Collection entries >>
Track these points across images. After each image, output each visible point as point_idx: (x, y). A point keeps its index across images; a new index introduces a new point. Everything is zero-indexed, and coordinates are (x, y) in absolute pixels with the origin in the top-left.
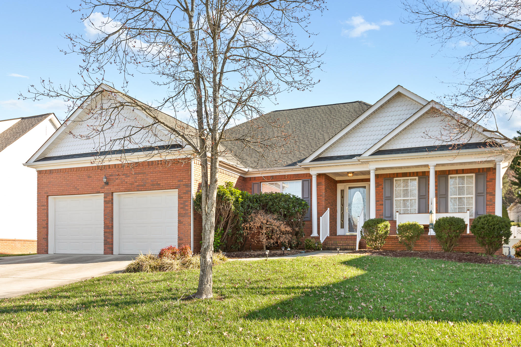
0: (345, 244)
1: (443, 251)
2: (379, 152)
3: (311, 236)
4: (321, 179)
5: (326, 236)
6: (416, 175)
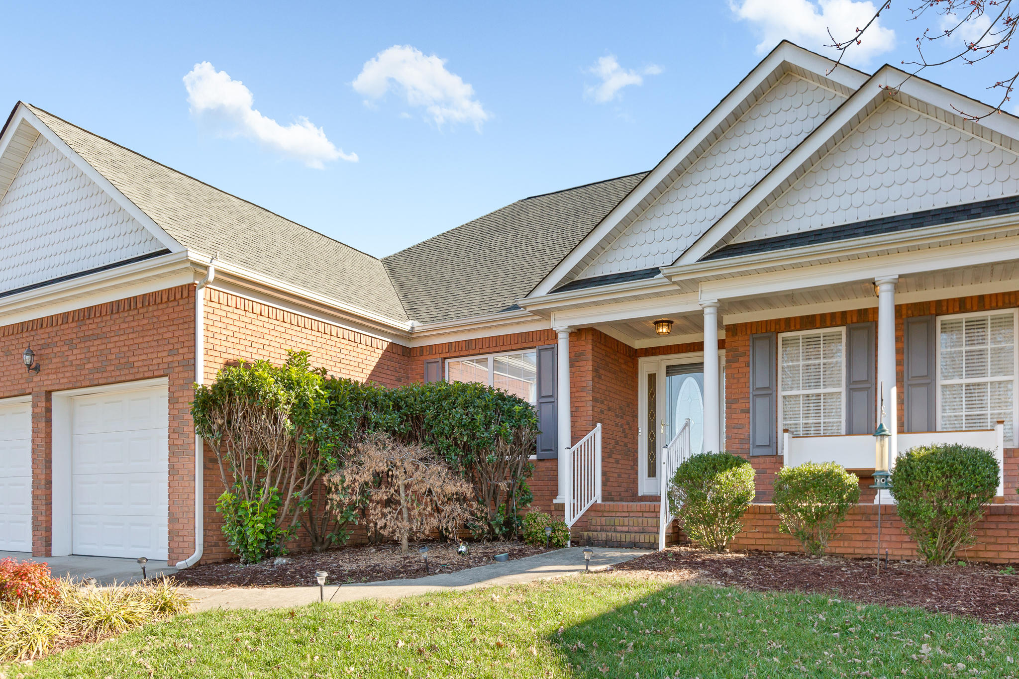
0: (636, 529)
1: (924, 558)
2: (725, 250)
3: (555, 501)
4: (583, 343)
5: (591, 503)
6: (839, 323)
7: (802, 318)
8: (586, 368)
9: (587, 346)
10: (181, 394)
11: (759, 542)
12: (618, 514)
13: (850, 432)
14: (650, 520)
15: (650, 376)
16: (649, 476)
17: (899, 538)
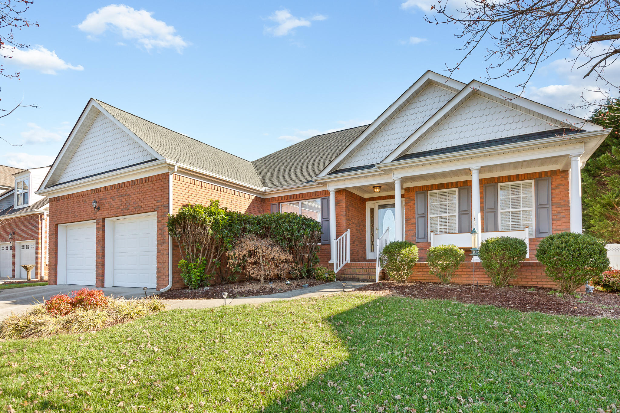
1: (494, 285)
2: (404, 157)
3: (329, 262)
4: (341, 196)
5: (345, 263)
6: (455, 186)
7: (438, 185)
8: (343, 206)
9: (343, 197)
10: (162, 218)
11: (421, 278)
12: (358, 267)
13: (460, 232)
14: (372, 270)
15: (371, 209)
16: (371, 251)
17: (483, 276)
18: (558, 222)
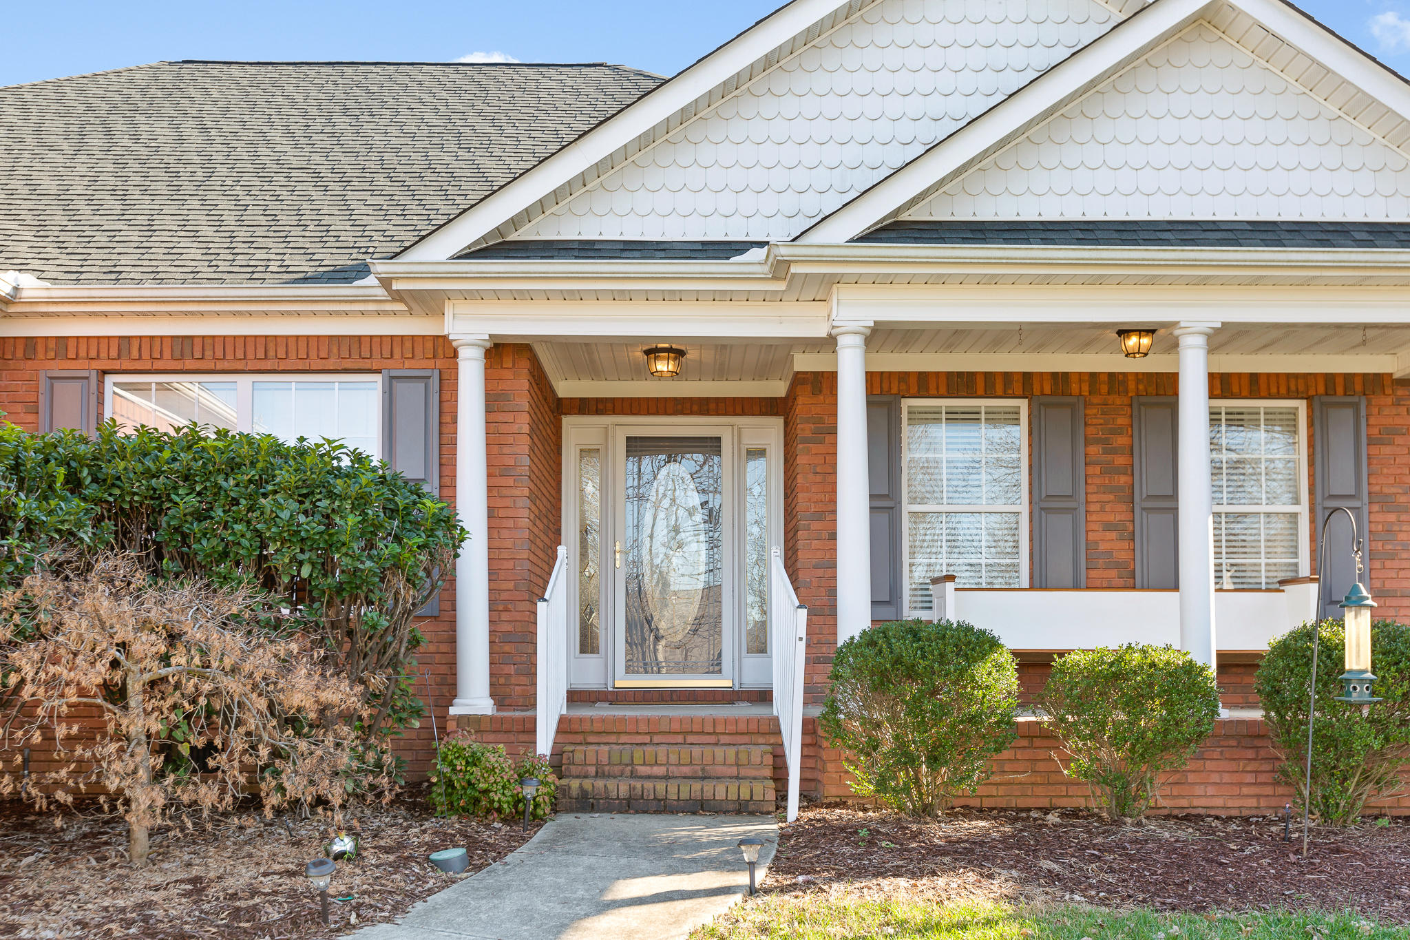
0: (686, 770)
3: (452, 710)
4: (508, 374)
6: (1019, 391)
7: (949, 375)
8: (515, 428)
9: (515, 382)
15: (583, 453)
16: (583, 650)
18: (1388, 564)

Problem details >>
Leaving out the pictures, restate word for word the lines above from the one containing "1: (443, 251)" through the end of the records, both ends included.

Solution to this problem >>
1: (443, 251)
2: (379, 152)
3: (311, 236)
4: (321, 179)
5: (326, 236)
6: (416, 175)
0: (636, 529)
1: (924, 558)
2: (725, 250)
3: (555, 501)
4: (583, 343)
5: (591, 503)
6: (839, 323)
7: (802, 318)
8: (586, 368)
9: (587, 346)
10: (181, 394)
11: (759, 542)
12: (618, 514)
13: (850, 432)
14: (650, 520)
15: (650, 376)
16: (649, 476)
17: (899, 538)
1: (494, 285)
2: (404, 157)
3: (329, 262)
4: (341, 196)
5: (345, 263)
6: (455, 186)
7: (438, 185)
8: (343, 206)
9: (343, 197)
10: (162, 218)
11: (421, 278)
12: (358, 267)
13: (460, 232)
14: (372, 270)
15: (371, 209)
16: (371, 251)
17: (483, 276)
18: (558, 222)
0: (686, 770)
3: (452, 710)
4: (508, 374)
6: (1019, 391)
7: (949, 375)
8: (515, 428)
9: (515, 382)
15: (583, 453)
16: (583, 650)
18: (1388, 564)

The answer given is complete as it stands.